## [Instructions for the task]
Copy all data exactly. Skip pictures.

--- Records to use ---

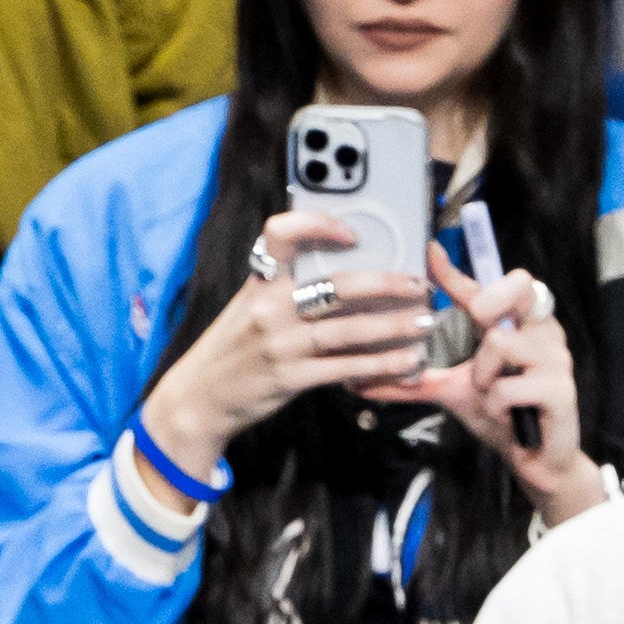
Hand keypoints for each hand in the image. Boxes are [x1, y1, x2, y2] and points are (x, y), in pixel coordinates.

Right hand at [134, 208, 443, 490]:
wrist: (198, 399)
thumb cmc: (232, 349)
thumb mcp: (248, 307)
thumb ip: (286, 288)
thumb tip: (346, 271)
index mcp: (259, 282)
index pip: (282, 233)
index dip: (317, 224)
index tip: (351, 232)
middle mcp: (269, 308)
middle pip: (337, 285)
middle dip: (387, 283)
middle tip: (418, 284)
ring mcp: (280, 344)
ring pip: (349, 330)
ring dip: (395, 326)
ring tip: (425, 322)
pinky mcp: (290, 378)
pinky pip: (345, 368)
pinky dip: (381, 365)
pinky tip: (406, 362)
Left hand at [368, 242, 598, 520]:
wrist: (533, 461)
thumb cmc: (498, 415)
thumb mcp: (450, 391)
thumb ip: (411, 381)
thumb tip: (358, 382)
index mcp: (517, 322)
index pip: (488, 284)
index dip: (459, 268)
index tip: (430, 252)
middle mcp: (542, 328)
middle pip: (517, 286)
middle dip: (489, 302)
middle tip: (480, 327)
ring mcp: (557, 355)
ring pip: (501, 343)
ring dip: (483, 378)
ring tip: (493, 395)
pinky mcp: (561, 387)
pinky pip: (507, 387)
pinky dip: (495, 405)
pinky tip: (507, 413)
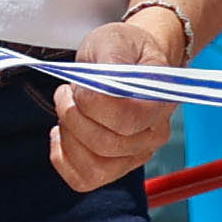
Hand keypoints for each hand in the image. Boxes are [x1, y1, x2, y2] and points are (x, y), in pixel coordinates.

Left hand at [50, 0, 189, 196]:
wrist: (128, 60)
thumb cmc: (121, 51)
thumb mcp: (113, 41)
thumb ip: (110, 60)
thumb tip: (102, 87)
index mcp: (160, 103)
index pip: (125, 119)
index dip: (91, 104)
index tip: (78, 84)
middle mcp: (153, 135)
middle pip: (105, 145)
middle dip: (72, 117)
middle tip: (66, 93)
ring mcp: (136, 155)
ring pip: (95, 167)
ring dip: (68, 138)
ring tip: (67, 110)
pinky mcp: (115, 166)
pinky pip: (84, 180)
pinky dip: (63, 158)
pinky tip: (62, 134)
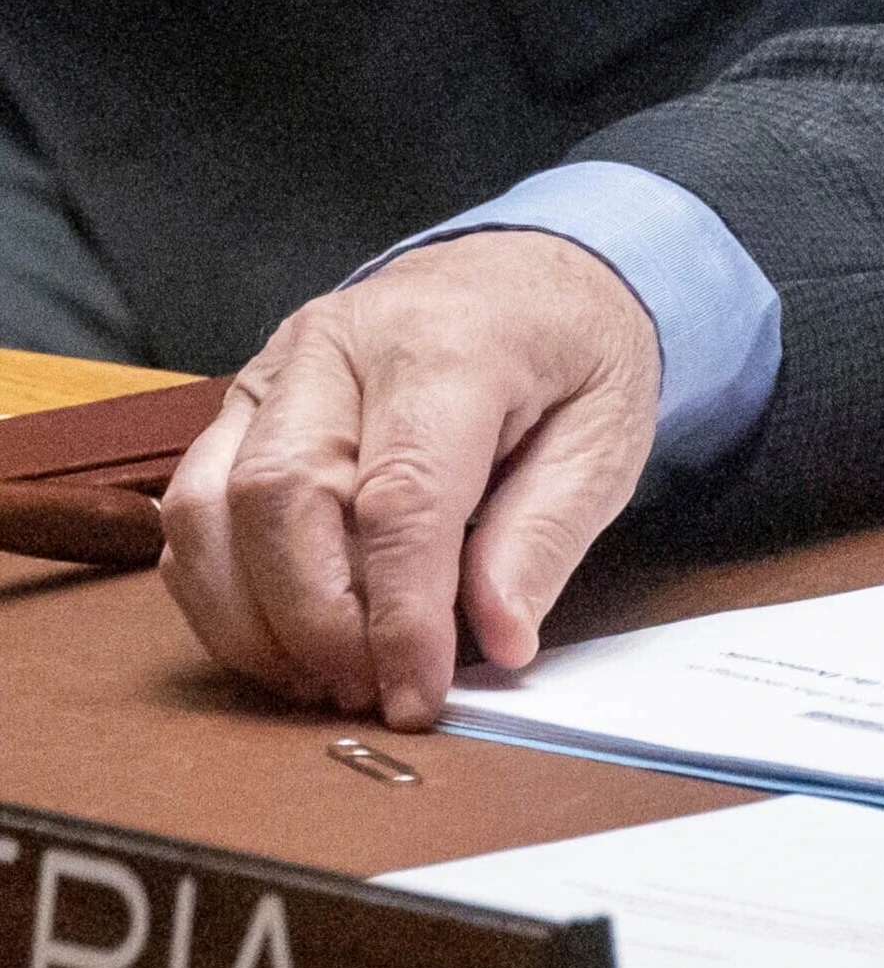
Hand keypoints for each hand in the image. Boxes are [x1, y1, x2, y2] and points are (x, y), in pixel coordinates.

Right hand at [158, 234, 661, 729]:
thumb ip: (547, 534)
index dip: (400, 616)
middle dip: (317, 624)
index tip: (417, 695)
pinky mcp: (240, 402)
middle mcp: (340, 344)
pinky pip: (192, 509)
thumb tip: (498, 639)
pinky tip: (285, 637)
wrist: (528, 272)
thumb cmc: (571, 351)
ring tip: (327, 679)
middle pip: (280, 500)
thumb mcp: (606, 433)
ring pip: (210, 508)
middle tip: (370, 692)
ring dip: (253, 619)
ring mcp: (275, 368)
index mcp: (448, 343)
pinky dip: (222, 592)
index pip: (400, 496)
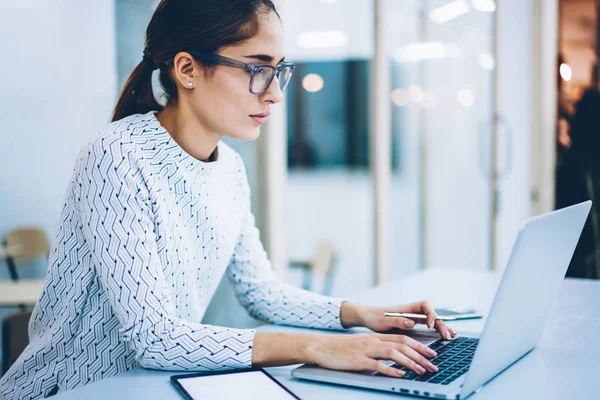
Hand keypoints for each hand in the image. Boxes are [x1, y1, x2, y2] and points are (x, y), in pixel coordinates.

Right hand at [307, 333, 438, 377]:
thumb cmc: (342, 348)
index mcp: (376, 337)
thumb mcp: (363, 344)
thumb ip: (378, 349)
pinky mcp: (359, 360)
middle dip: (421, 355)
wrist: (322, 347)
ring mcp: (367, 350)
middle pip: (403, 345)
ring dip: (411, 362)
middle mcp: (374, 341)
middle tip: (433, 365)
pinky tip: (400, 374)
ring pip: (394, 353)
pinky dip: (391, 369)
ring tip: (421, 370)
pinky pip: (378, 364)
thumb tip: (395, 359)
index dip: (420, 346)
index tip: (432, 354)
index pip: (403, 338)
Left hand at [345, 301, 455, 339]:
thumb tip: (411, 322)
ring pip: (431, 320)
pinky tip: (444, 335)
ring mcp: (412, 317)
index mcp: (405, 308)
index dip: (429, 314)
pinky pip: (427, 325)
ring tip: (450, 336)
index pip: (424, 305)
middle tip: (447, 335)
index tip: (429, 326)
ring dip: (441, 327)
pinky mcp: (411, 323)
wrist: (366, 317)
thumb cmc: (373, 317)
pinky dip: (436, 329)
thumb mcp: (383, 321)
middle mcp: (411, 311)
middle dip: (440, 323)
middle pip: (431, 314)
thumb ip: (397, 321)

---

## [Reply to the exercise]
Hand keypoints for each hand in the image. Boxes are [x1, y1, x2, y2] and points are (x, y), in pixel coordinates.

Right hand at [134, 208, 443, 490]:
wrist: (198, 399)
thumb cmc: (232, 349)
thumb mcp: (248, 307)
thumb ip: (286, 288)
thumb tip: (346, 271)
index mcp: (259, 282)
index pip: (282, 233)
index dip: (317, 224)
index tip: (351, 232)
middle mcp: (269, 308)
middle pip: (337, 285)
middle dip: (387, 283)
middle tip: (418, 284)
ring mcp: (280, 344)
ring pip: (349, 330)
ring dip: (395, 326)
ring tip: (425, 322)
pinky mcp: (290, 378)
pinky pip: (345, 368)
pinky dip: (381, 365)
pinky tip: (406, 362)
Left hand at [368, 242, 598, 520]:
wrist: (533, 461)
thumb cmc: (498, 415)
thumb mcp: (450, 391)
thumb ip: (411, 381)
thumb tip: (358, 382)
index mcp: (517, 322)
index pip: (488, 284)
index dip: (459, 268)
index tip: (430, 252)
middle mcp: (542, 328)
middle pip: (517, 286)
middle dip: (489, 302)
middle tip: (480, 327)
ring mcp: (557, 355)
ring pip: (501, 343)
ring dip: (483, 378)
ring tip: (493, 395)
pinky mcp: (561, 387)
pinky pip: (507, 387)
pinky dip: (495, 405)
pinky tip: (507, 413)
Hand keypoints for each hand in the image. Boxes are [x1, y1, x2, y2] and points are (x, y), in pixel coordinates.

Left hand at [50, 0, 189, 196]:
wrist: (128, 60)
thumb cmc: (121, 51)
thumb mcp: (113, 41)
thumb ip: (110, 60)
thumb tip: (102, 87)
index mcp: (160, 103)
index pip: (125, 119)
index dip: (91, 104)
index tip: (78, 84)
middle mcp: (153, 135)
middle pip: (105, 145)
middle dip: (72, 117)
middle tip: (66, 93)
ring mcp: (136, 155)
ring pip: (95, 167)
ring dip: (68, 138)
ring tip: (67, 110)
pinky mcp: (115, 166)
pinky pip: (84, 180)
pinky dip: (63, 158)
pinky tip: (62, 134)
Hand keypoints for each hand in the image. Boxes are [x1, y1, x2, y2] and points are (x, y), in pixel coordinates.

Right hand at [158, 234, 661, 729]:
thumb ip: (547, 534)
index dip: (400, 616)
middle dip: (317, 624)
index tip: (417, 695)
pinky mcp: (240, 402)
middle mcp: (340, 344)
pinky pip: (192, 509)
thumb tip: (498, 639)
pinky tip: (285, 637)
wrist: (528, 272)
thumb cmc: (571, 351)
ring tip: (327, 679)
middle pip: (280, 500)
thumb mcp: (606, 433)
ring pip: (210, 508)
middle tip: (370, 692)
ring dip: (253, 619)
ring mcp: (275, 368)
index mcp: (448, 343)
pinky dip: (222, 592)
index pip: (400, 496)
Hand keypoints for each hand in the image. Boxes are [x1, y1, x2, y2] and points are (x, y), in pixel coordinates.

Right hand at [307, 333, 438, 377]:
thumb cmc: (342, 348)
index mcp: (376, 337)
thumb mcp: (363, 344)
thumb ip: (378, 349)
pinky mcp: (359, 360)
middle dip: (421, 355)
wrist: (322, 347)
ring mcp: (367, 350)
middle pip: (403, 345)
ring dip: (411, 362)
middle mcp: (374, 341)
middle tip: (433, 365)
pinky tip: (400, 374)
ring pip: (394, 353)
pinky dip: (391, 369)
ring tip: (421, 370)
pinky pip: (378, 364)
thumb tip: (395, 359)
index dip: (420, 346)
index tip: (432, 354)
index pip: (403, 338)
Left hand at [345, 301, 455, 339]:
thumb tip: (411, 322)
ring pip: (431, 320)
pinky tip: (444, 335)
ring mcp: (412, 317)
index mcp: (405, 308)
index dip: (429, 314)
pinky pip: (427, 325)
ring tip: (450, 336)
index pip: (424, 305)
middle tip: (447, 335)
index tip: (429, 326)
ring dip: (441, 327)
pinky mcp: (411, 323)
wrist: (366, 317)
thumb cmc: (373, 317)
pinky dip: (436, 329)
thumb mcp: (383, 321)
middle mcp: (411, 311)
middle dip: (440, 323)
middle pip: (431, 314)
thumb ip: (397, 321)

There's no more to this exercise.